Verlassen wir den nationalen Rahmen Chiles. Vielleicht ist dies das freundschaftliche Gesicht der Globalisierung: die internationale Völkergemeinschaft – angeführt von Richtern wie Baltasar Garzón – entwickelt sich zum neuen Garanten der Einhaltung der Menschenrechte. Welche Erwartungen und Hoffnungen verbinden Sie als Anwalt für Menschenrechte mit der Internationalisierung des Strafrechts und insbesondere mit der Verabschiedung des Statuts des neuen Internationalen Strafgerichtshofs?

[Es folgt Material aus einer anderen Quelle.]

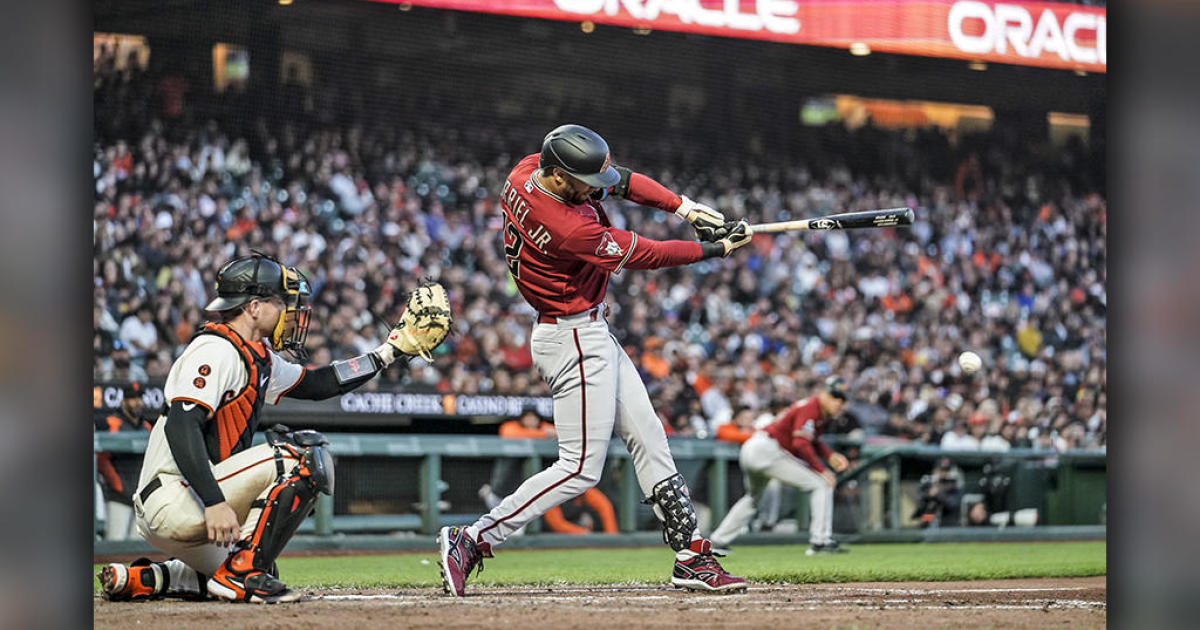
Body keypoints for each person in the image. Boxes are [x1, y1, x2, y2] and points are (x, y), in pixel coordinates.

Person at [438, 124, 752, 596]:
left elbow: (621, 180)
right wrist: (714, 248)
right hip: (572, 337)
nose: (596, 190)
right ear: (559, 176)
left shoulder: (527, 170)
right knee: (580, 466)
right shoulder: (568, 228)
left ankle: (690, 556)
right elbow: (646, 252)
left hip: (585, 330)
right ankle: (474, 538)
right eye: (585, 182)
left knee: (649, 436)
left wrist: (684, 207)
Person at [98, 253, 449, 603]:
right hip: (174, 497)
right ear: (253, 307)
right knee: (303, 458)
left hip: (192, 497)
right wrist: (214, 502)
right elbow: (181, 426)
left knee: (260, 569)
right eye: (280, 301)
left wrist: (388, 353)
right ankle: (238, 573)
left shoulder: (257, 355)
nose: (288, 311)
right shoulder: (215, 349)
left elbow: (318, 384)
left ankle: (151, 577)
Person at [707, 377, 851, 556]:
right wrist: (821, 470)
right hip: (768, 449)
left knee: (753, 497)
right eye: (834, 396)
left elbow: (812, 440)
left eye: (842, 399)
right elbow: (800, 444)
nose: (838, 402)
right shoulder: (811, 408)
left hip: (754, 447)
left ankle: (718, 540)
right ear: (823, 394)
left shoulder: (816, 410)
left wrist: (829, 455)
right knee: (821, 484)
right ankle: (820, 542)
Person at [95, 382, 155, 540]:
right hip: (118, 495)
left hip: (140, 496)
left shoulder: (146, 426)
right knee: (115, 540)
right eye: (132, 399)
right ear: (123, 401)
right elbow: (101, 459)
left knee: (138, 543)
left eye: (139, 398)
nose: (137, 402)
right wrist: (117, 484)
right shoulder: (113, 422)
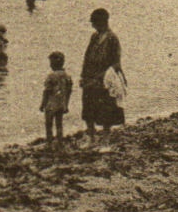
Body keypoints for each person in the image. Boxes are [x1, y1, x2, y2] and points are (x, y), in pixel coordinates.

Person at [80, 8, 126, 148]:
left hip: (104, 79)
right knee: (88, 108)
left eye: (94, 22)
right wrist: (83, 76)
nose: (93, 25)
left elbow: (116, 62)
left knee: (106, 110)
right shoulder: (94, 37)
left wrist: (103, 76)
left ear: (102, 22)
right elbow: (87, 57)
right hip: (90, 77)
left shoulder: (112, 39)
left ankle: (105, 140)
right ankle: (91, 137)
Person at [41, 51, 73, 147]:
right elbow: (69, 91)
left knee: (49, 124)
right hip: (61, 104)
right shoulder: (67, 76)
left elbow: (47, 91)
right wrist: (66, 104)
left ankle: (49, 142)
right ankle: (60, 141)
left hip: (51, 104)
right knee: (59, 124)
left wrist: (42, 104)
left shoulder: (51, 76)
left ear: (53, 64)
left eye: (51, 62)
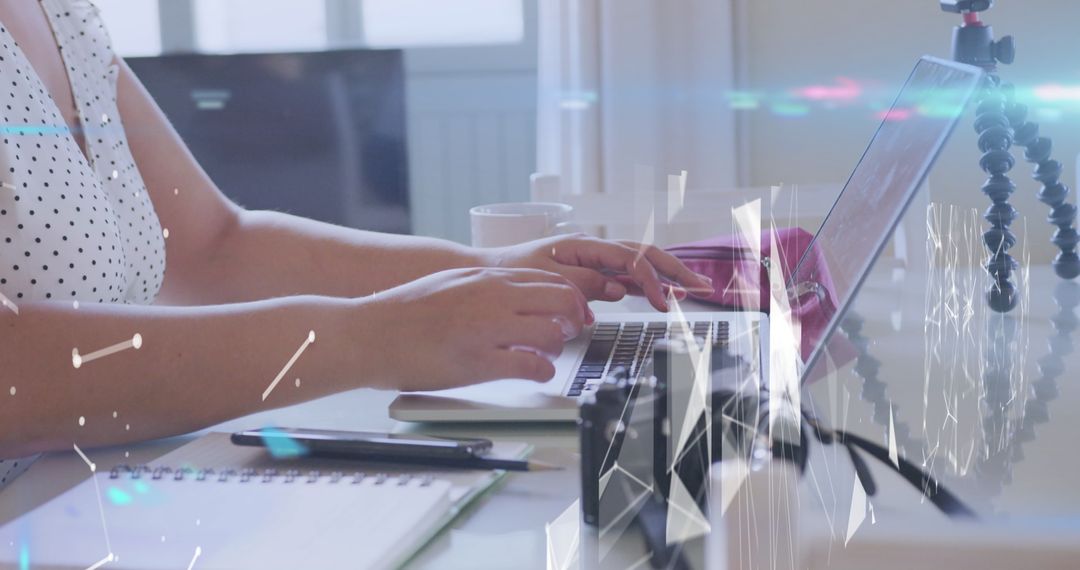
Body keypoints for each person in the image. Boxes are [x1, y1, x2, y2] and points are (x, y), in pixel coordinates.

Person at [0, 0, 713, 477]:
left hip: (92, 499)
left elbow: (212, 245)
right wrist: (370, 338)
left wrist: (485, 270)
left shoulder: (60, 11)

Ich denke, dass die jüngst vor der chilenischen Justiz erreichten Erfolge auf einem Fundament der universellen Justiz gründen. Ohne die Intervention Báltasar Garzóns, die Festnahme Pinochets durch die englischen Behörden sowie die juristischen Aktivitäten der anderen europäischen Staaten wären diese Erfolge in Chile nicht zu feiern gewesen. Das sehe ich ganz klar. Tatsächlich fehlt dem universellen Rechtsraum ein internationales Strafgericht, wie es jetzt in Rom gegründet wurde, das schwere internationale Verbrechen wie jene gegen die Menschheit verfolgt und bestraft. Insbesondere fehlt dieser Strafgerichtshof auch im Hinblick darauf, dass die nationalen Gerichte sich oftmals, etwa auf Grund der nationalen Gesetzeslage, nicht in der Lage sehen, Gerechtigkeit in ihrem Land zu schaffen: Früher flohen einstmalige Diktatoren aus ihrem Land, heutzutage schaffen sie sich vor der Machtübergabe eine Gesetzeslage, die sie vor einer nationalen strafrechtlichen Verfolgung bewahrt – so auch im Fall Pinochet. Insofern ist der – wohl in ein paar Jahren in Kraft tretende – neue Internationale Strafgerichtshof ein grosßer Schritt in Richtung eines globalen Menschenrechtsschutzes bzw. einer Beendigung der Straflosigkeit von Menschenrechtsverletzungen.

Sie sprachen von den „neuen“ Diktatoren – wie sehen denn die Bemühungen in den übrigen lateinamerikanischen Ländern aus, diese für ihre Menschenrechtsverletzungen strafrechtlich zu belangen, etwa den noch amtierenden bolivianischen Präsidenten Hugo Bánzer?

Ich weiß von Bemühungen der Menschenrechtsorganisatione in Bolivien, Hugo Bánzer anzuklagen, in Perú, eines Tages Fujimori juristisch zu belangen und in Paraguay, Alfredo Stroessner den Prozess zu machen. Ich denke, dass all diese Anstrengungen sehr bald Erfolg haben werden: wenn beharrlich darum gekämpft wird, werden diese Verantwortlichen unzähliger Menschenrechtsverletzungen von der Justiz verurteilt werden.